特に配備増強が際立つのがアジアだ。中国は前年比22%増の500発。うち24発が配備された可能性がある。SIPRIは「中国は今後10年、核保有数を増やし続ける」との見方を示す。核開発を続ける北朝鮮も前年より20発多い50発と推定している。
核軍縮は各国の思惑が交錯し、難航しているのが実情だ。
1970年発効の核拡散防止条約(NPT)は米国、ロシア、英国、フランス、中国の5カ国に限定し核保有を認めた。191カ国・地域が締約する一方、核保有国のインドやパキスタン、イスラエルは非加盟。北朝鮮は脱退を宣言し、核実験を繰り返す。

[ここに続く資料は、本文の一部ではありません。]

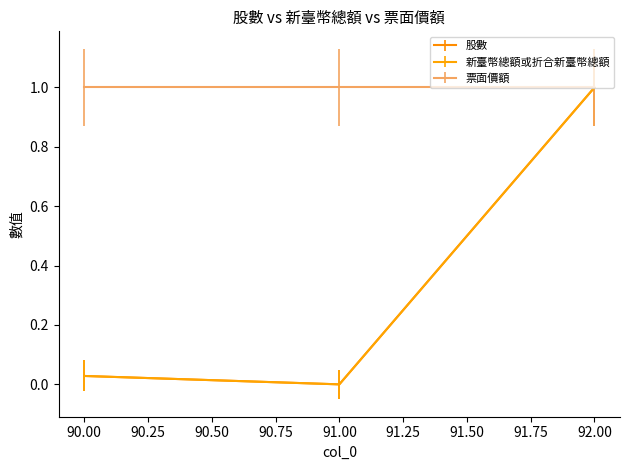

What is the maximum value shown in the chart?

1.0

21年発効の核兵器禁止条約は核兵器の開発や製造、使用を全面的に禁じる。今年9月までに73カ国・地域が批准したが、NPTで核保有が認められた5カ国や米国の「核の傘」に守られる日本は参加していない。
米ロは、配備済みの戦略核弾頭数や弾道ミサイルなどの運搬手段を削減する新戦略兵器削減条約(新START)を締結。11年に発効し、21年から5年間の延長に至ったものの、23年にロシアが履行停止を表明した。ウクライナを支援する米国を揺さぶる思惑とみられている。